Can you create the perfect astronaut by means of genetic engineering?
Being an astronaut is not easy - you need an extraordinary combination of courage, physical fitness, intelligence, ability to make decisions quickly and remain calm under the most intense pressure. Then you may take into space. Or maybe not. When NASA selects its first astronauts in the late 1950s, the agency pays attention only to the best military and test pilots, who were in the United States. The Soviet Union did the same, but pointed out that the astronauts must be no higher than 170 centimeters - to squeeze in a capsule "East" - and paratroopers as they had to eject from the capsule during re-entry. Unlike the Americans, in the USSR were female astronauts.
Since then, the space traveled and scientists, and engineers, and doctors. But throughout the 60 years of space exploration to all they had to meet the highest criteria of "quality." Take, for example, a set of astronauts in ESA, which took place in 2009. Of the six selected three astronauts were military pilots, and the fourth - the pilot commercial flights. In the interests of the other two astronauts were parachuting and climbing.
But, in spite of the selection of the best of the best, people still feel bad in space. We - the products 3, 8 billion years of evolution, which took place in a comfortable, an oxygen-rich atmosphere protected by a magnetic bubble (magnetosphere) from the harsh universe. Away from Earth astronauts cosmic radiation bombards them feel sick, lose muscle and bone mass, sight falls, and even the immune system is weakened as a result of zero gravity. ESA astronaut Luca Parmitano told that he was amazed at how quickly his body changed for five and a half months on the orbiting International Space Station. "There is adaptation, which is similar to the transformation," he says. "Your legs are thinner, his face rounder - the body adapts to the new conditions of the norm."
He also noticed a change in his movements. "First you try to move horizontally, because you're afraid to face with something and because I've learned that all parts of your body move in different ways," he says. "After six weeks you will start to move again vertically - you adapt to the space you have celestial".
However, some adaptations are not enough. "Legs are not very useful in space," says Parmitano. "I would not have them cut off, but why not turn them into your hands? Two sets of hands would be useful in space, because you could hold on to the handrails and use the other hand to work. "
"The stabilizing tail would also be extremely interesting, because the three-point stability is better than two," he says.
As the astronauts and cosmonauts spend more time in space - a real record belongs to Valery Polyakov for the 437-day stay - and long-term missions are planned for the Moon and Mars, we have to rethink the space vehicles and space home to the astronauts were healthy and in shape. Screens protecting them from radiation, complex life-support system, as well as the artificial gravity - all this is a must for long flights. But what if, instead of trying to adapt the space for people, we could adapt the space for people?
"You can imagine how the future will look like a space man, and it is not shocking or surprising - this is what we can and should do," said Parmitano.

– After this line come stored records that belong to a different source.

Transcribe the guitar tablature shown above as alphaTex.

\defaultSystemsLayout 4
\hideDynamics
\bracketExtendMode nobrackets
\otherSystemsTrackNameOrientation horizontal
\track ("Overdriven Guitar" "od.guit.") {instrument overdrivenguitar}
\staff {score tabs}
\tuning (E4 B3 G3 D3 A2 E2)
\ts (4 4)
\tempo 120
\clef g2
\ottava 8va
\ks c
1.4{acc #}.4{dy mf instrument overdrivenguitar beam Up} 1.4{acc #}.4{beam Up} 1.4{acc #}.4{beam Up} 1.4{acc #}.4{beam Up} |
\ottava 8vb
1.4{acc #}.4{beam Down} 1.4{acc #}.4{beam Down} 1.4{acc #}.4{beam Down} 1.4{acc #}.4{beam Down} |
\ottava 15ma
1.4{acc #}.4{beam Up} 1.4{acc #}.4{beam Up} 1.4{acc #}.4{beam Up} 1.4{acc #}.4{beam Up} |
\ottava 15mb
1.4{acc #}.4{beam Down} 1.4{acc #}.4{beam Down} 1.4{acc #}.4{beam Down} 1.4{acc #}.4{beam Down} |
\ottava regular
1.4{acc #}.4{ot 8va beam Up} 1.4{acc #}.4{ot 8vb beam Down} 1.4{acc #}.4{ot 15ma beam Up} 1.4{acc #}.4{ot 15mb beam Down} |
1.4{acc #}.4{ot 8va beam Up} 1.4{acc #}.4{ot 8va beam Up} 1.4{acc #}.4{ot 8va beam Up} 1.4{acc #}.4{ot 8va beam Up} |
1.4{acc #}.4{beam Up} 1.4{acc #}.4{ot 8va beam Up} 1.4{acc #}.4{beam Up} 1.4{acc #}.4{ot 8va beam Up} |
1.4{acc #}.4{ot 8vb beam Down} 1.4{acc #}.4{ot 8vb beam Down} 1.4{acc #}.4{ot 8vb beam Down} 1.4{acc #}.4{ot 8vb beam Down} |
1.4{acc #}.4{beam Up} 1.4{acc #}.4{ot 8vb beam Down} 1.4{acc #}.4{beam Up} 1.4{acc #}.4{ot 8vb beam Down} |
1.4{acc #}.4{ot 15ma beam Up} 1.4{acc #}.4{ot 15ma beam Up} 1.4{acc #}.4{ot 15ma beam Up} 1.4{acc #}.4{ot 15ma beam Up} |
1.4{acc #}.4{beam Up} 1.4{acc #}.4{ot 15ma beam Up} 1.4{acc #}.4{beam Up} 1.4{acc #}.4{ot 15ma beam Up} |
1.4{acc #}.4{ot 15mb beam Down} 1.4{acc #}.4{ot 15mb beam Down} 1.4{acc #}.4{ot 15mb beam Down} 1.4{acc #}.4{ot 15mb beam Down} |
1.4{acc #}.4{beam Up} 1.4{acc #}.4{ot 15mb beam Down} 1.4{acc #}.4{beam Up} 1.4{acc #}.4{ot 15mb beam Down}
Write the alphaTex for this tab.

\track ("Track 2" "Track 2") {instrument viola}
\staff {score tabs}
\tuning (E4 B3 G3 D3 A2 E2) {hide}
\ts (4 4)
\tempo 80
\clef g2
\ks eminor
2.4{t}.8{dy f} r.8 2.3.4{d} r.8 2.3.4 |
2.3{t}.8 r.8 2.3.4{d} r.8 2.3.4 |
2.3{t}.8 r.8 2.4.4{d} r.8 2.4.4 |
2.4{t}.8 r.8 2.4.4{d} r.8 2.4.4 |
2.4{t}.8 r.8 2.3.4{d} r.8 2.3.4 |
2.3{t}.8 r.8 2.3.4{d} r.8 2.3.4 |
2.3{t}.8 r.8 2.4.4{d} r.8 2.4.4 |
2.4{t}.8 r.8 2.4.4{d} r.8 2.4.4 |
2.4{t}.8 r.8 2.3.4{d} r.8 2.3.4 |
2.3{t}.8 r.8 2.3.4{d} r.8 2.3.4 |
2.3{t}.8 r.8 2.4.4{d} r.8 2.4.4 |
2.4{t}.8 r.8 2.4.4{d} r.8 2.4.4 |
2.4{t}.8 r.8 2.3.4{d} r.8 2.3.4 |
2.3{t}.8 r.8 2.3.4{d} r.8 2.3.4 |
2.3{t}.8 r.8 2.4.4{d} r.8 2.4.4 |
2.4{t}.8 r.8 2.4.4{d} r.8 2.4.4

This topic was discussed at the annual seminar Tennessee Valley Interstellar Workshop in Huntsville, Alabama. Here space agency scientists, engineers and enthusiasts come together to discuss the future of the colony in orbit, spacecraft, and other tricks that will help humanity to find new wonderful worlds.
Neuroscientist Robert Hampson, studied the effect of radiation on the brain, headed by the working group on human adaptation. "It will take a lot of time and materials to terraform the planet, for example," he says. "But we could find a way to make people more attuned to lower gravity and a different atmosphere."
To some degree, as well as today's astronauts, future space colonists, probably will be elected on the basis of their suitability for long-term space flights. They may have good natural resistance to radiation, high bone density or a strong immune system. These features will be transferred to the next generation, which will be known only to the cosmos.
"If you take the young couple and the spaceship to form colonies, they will have children who will be adapted to the colony - and not to the world," says Hampson. "The parents decide to do so for the sake of posterity and future generations." Will take generations, and space people will differ from their terrestrial ancestors. But not much. Almost certainly they will have one pair of hands. "Evolution is slow," says Hampson. "The question is, how much we could push the evolution?".
To live in a bleak, barren, alien environment, for example, Mars, and even raise children - it's scary. But genetic engineering could overcome any moral objections. We could have used genetic engineering to create human embryos that are better suited to us a different planet. Now genetic engineering techniques used to combat hereditary diseases.
"It is a moral duty - to give a child any advantage that will allow him to not only survive, but thrive," says Hampson. "To live, to work, to be successful and healthy and give birth to their children and posterity."
Most likely, when people will start massively leave the Earth, we have to adapt to the new environment. Instead of searching for Earth 2.0, we could create 2.0 people. They might even be four arms and tail.
"It is interesting to think about how to live in an environment that is not limited to gravity," says Parmitano. "The chances of finding a second Earth is very small, but the thought of other conditions in which people can live, too attractive for me ... but it's me."